Exercise: An exact transcription of the entries is required, with no images included.

--- Task data Enclosed Below ---

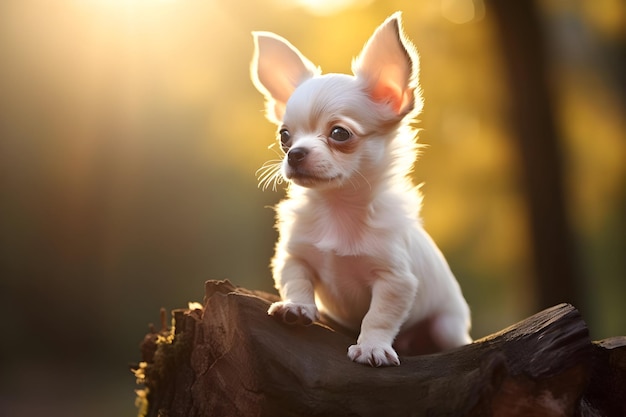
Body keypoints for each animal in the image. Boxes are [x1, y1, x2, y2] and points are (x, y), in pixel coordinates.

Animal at [249, 11, 468, 366]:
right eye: (285, 136)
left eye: (339, 134)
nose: (295, 154)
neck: (338, 208)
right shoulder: (292, 256)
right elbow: (296, 280)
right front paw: (297, 307)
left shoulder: (396, 280)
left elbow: (378, 316)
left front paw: (372, 347)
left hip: (447, 326)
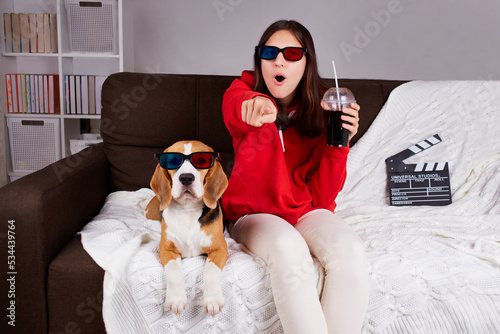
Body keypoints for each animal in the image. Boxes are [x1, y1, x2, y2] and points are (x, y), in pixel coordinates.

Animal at [145, 140, 229, 316]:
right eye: (172, 161)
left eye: (201, 160)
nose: (186, 178)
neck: (188, 210)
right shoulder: (166, 249)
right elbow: (173, 269)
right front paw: (176, 298)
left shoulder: (220, 248)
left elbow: (211, 269)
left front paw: (212, 299)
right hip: (150, 212)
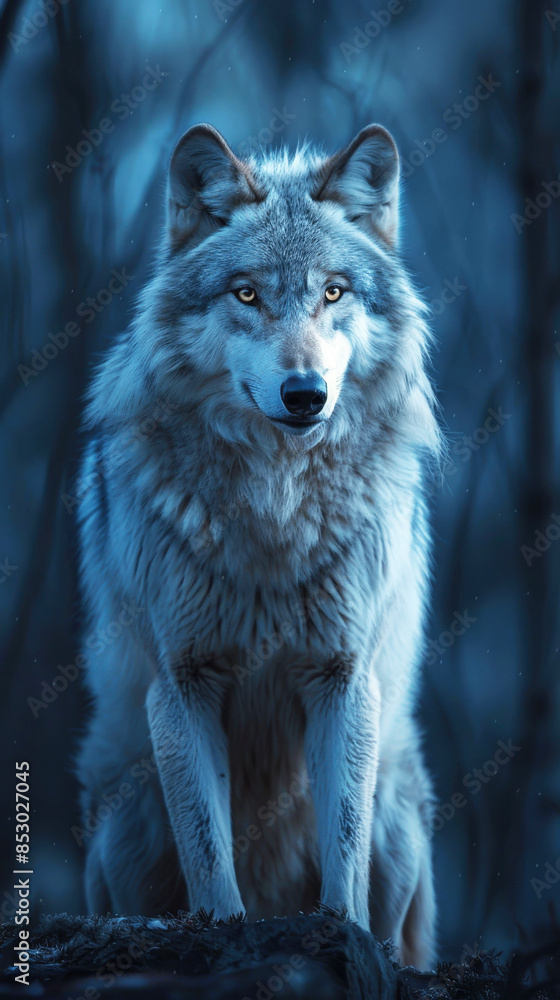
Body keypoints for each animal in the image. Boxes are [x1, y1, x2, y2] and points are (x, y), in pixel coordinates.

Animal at [76, 122, 442, 969]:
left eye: (334, 292)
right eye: (246, 293)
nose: (305, 394)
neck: (277, 511)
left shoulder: (343, 679)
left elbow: (344, 853)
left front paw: (344, 938)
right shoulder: (182, 685)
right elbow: (209, 851)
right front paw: (222, 933)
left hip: (399, 807)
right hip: (126, 810)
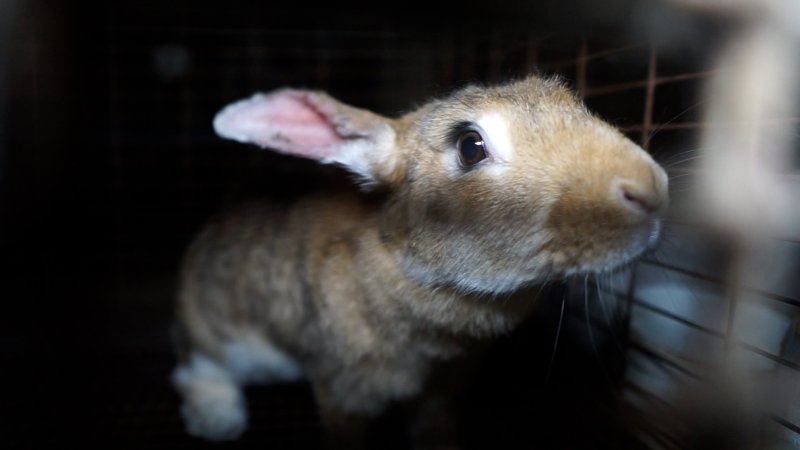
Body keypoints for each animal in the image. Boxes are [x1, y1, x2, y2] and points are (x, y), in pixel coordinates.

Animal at [173, 74, 668, 446]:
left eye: (568, 98)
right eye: (470, 146)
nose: (651, 190)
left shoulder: (441, 389)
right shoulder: (342, 389)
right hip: (223, 330)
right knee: (197, 364)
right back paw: (218, 420)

--- End of Enclosed Task data ---

Written response:
Body keypoints for each animal in the image. Boxes are [x1, y1, x2, y2] and points are (x, y), in pixel coordinates.

Animal at [249, 11, 468, 366]:
right eye: (285, 136)
left eye: (339, 134)
nose: (295, 154)
neck: (338, 208)
right shoulder: (292, 256)
right elbow: (296, 280)
right front paw: (297, 307)
left shoulder: (396, 280)
left elbow: (378, 316)
left front paw: (372, 347)
left hip: (447, 326)
Body keypoints for each animal in the image. Boxes are [x1, y1, x2, y2] and points are (x, y), in pixel coordinates.

Animal at [145, 140, 229, 316]:
right eye: (172, 161)
left eye: (201, 160)
nose: (186, 178)
neck: (188, 210)
right shoulder: (166, 249)
right elbow: (173, 269)
right front paw: (176, 298)
left shoulder: (220, 248)
left elbow: (211, 269)
left front paw: (212, 299)
right hip: (150, 212)
Body keypoints for each animal in the image. Boxes are [x1, y1, x2, y2] and points are (x, y), in pixel coordinates.

Animal at [76, 122, 442, 969]:
left eye: (334, 292)
right eye: (246, 293)
nose: (305, 394)
neck: (277, 511)
left shoulder: (343, 679)
left elbow: (344, 853)
left front paw: (344, 938)
right shoulder: (182, 685)
right elbow: (209, 851)
right front paw: (222, 933)
left hip: (399, 807)
right hip: (126, 810)
Body keypoints for each animal in the image. Boxes are [x1, y1, x2, y2] and points are (x, y), in pixel coordinates.

Animal at [173, 74, 668, 446]:
left eye: (568, 98)
right eye: (470, 146)
nose: (651, 190)
left shoulder: (441, 389)
right shoulder: (342, 389)
right hip: (223, 330)
right knee: (197, 364)
right back paw: (218, 420)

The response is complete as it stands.